There are a lot of things that I am thinking of implementing, though it's not clear whether I'll get to it. In terms of performance optimisation, there is more work to be done. Instead of going from checking file sizes to hashing the full file contents, we can sample the first or last 4kb of the potential duplicates, tossing out paths of files that can be proven to be unique with this cheaper approach.

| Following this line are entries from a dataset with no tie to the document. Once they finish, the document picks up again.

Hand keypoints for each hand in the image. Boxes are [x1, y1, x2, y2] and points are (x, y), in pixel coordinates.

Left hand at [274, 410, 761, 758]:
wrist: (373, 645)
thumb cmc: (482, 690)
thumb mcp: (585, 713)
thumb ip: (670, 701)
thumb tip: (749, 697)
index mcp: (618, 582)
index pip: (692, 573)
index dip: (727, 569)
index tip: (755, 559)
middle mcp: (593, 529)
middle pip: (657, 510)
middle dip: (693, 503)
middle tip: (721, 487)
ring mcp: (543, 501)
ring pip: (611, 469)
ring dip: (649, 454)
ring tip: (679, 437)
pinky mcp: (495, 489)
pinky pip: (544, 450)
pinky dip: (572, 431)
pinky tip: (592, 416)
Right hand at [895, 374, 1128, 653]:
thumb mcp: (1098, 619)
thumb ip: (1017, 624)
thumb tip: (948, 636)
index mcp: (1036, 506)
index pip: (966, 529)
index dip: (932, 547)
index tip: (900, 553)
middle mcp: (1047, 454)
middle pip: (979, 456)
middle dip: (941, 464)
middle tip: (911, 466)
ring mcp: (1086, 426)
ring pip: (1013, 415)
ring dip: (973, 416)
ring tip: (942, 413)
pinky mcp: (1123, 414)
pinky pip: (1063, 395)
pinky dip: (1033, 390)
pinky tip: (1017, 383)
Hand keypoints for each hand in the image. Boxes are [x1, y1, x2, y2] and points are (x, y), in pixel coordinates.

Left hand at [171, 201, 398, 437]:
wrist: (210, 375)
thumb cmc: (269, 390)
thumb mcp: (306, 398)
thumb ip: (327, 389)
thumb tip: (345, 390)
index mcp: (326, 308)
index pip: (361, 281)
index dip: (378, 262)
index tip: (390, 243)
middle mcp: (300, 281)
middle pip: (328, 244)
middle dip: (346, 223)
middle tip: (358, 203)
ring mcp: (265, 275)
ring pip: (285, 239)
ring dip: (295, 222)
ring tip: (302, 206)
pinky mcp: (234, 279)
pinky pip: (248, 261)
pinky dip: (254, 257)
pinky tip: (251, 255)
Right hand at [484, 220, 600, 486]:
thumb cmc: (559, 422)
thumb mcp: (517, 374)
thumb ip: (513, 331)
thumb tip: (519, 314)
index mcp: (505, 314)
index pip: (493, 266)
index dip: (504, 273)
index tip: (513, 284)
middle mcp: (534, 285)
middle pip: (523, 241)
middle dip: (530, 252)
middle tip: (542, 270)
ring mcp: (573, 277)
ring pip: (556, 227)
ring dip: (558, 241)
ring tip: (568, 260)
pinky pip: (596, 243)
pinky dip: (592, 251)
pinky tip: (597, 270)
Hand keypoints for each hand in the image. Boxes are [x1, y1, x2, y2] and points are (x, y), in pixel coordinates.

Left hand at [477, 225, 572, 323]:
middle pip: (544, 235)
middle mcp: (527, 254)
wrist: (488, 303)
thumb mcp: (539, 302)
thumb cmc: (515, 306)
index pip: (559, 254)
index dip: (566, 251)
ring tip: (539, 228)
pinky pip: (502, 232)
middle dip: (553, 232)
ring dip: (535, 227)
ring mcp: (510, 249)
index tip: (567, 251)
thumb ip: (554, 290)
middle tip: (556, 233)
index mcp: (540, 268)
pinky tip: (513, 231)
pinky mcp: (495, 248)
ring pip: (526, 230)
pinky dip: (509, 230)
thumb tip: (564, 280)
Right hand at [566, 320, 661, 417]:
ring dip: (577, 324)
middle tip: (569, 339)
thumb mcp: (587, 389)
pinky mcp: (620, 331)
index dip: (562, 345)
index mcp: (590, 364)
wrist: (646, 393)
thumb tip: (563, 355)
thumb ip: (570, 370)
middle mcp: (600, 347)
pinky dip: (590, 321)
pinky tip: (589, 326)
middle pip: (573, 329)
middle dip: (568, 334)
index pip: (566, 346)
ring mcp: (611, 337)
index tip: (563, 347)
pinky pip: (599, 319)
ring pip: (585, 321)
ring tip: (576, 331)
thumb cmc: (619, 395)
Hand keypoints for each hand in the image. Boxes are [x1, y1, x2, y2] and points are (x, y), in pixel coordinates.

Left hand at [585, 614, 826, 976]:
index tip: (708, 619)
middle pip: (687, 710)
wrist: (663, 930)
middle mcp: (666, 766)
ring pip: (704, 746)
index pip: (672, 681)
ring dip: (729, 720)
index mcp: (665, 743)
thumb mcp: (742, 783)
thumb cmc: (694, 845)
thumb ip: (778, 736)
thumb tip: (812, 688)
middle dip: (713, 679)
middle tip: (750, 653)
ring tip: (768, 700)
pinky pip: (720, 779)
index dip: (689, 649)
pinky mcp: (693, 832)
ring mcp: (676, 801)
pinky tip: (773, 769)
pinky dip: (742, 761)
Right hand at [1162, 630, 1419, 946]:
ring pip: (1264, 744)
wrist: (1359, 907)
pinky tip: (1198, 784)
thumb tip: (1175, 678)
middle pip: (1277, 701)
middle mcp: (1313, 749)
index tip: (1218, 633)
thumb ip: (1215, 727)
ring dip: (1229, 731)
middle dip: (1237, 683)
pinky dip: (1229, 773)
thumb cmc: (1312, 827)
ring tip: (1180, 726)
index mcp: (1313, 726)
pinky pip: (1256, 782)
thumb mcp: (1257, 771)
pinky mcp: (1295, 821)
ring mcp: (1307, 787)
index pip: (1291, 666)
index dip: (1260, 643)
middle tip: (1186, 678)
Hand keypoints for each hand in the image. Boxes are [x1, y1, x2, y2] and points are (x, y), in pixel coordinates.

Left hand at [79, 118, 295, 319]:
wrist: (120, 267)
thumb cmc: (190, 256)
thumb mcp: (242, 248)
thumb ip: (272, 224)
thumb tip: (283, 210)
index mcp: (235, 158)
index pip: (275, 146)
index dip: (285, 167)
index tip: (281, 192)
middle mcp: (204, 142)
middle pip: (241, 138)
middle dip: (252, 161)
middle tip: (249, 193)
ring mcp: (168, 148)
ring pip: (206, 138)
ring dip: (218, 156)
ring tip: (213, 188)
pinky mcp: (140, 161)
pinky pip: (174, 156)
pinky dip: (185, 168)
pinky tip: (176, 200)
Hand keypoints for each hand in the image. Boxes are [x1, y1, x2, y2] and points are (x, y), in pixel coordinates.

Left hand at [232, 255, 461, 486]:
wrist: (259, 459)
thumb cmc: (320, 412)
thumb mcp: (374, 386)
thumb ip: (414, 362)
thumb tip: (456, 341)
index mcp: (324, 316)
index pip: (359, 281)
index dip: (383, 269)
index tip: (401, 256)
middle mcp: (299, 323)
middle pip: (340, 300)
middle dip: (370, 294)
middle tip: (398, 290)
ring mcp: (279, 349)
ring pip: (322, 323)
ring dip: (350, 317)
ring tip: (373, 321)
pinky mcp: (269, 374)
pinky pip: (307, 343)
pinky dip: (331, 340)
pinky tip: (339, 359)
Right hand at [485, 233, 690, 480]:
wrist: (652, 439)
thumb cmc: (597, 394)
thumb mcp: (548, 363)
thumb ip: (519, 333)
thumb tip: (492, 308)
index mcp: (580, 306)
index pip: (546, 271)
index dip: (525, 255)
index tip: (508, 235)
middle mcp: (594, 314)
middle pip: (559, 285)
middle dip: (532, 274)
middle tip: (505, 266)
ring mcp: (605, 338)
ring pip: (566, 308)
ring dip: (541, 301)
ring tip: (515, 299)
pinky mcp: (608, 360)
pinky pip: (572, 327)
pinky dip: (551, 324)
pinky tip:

We could save the full hashing for a third pass over a smaller subset of the data.

Unlike some of its peers, duplik considers hard links (i.e., multiple paths pointing at the same underlying inode) to be duplicates. This might be unexpected behaviour for users and as such I should consider changing the default or, at least, introduce a flag to control the behaviour.

Argument parsing is a bit janky and brittle. I'm looping over the arguments and making assumptions about how to parse options that are easy to break. I could depend on a package for this but I'm trying to avoid taking dependencies, so I'll have to think about this a bit more.

There is likely potential memory usage optimisation. I'm sure there are places where I can use references instead of duplicating and allocating data. This is probably not that important in terms of runtime, compared to the file I/O and CPU-bound hashing, but it'll be nice to drive down the memory footprint of the tool. It's not crazy (<100MB for many tens of thousands of files), but it's not optimal either.

TL;DR

Building stuff is fun, especially in combination with learning a new language and new concepts. I really enjoyed programming using a more low tech environment. No LLMs, no language server, just offline-accessible docs, a running compiler in the background, and a text editor. Recommend everyone to give that a try if, like me, you are trying to rekindle your love for programming given the state of the current tech industry.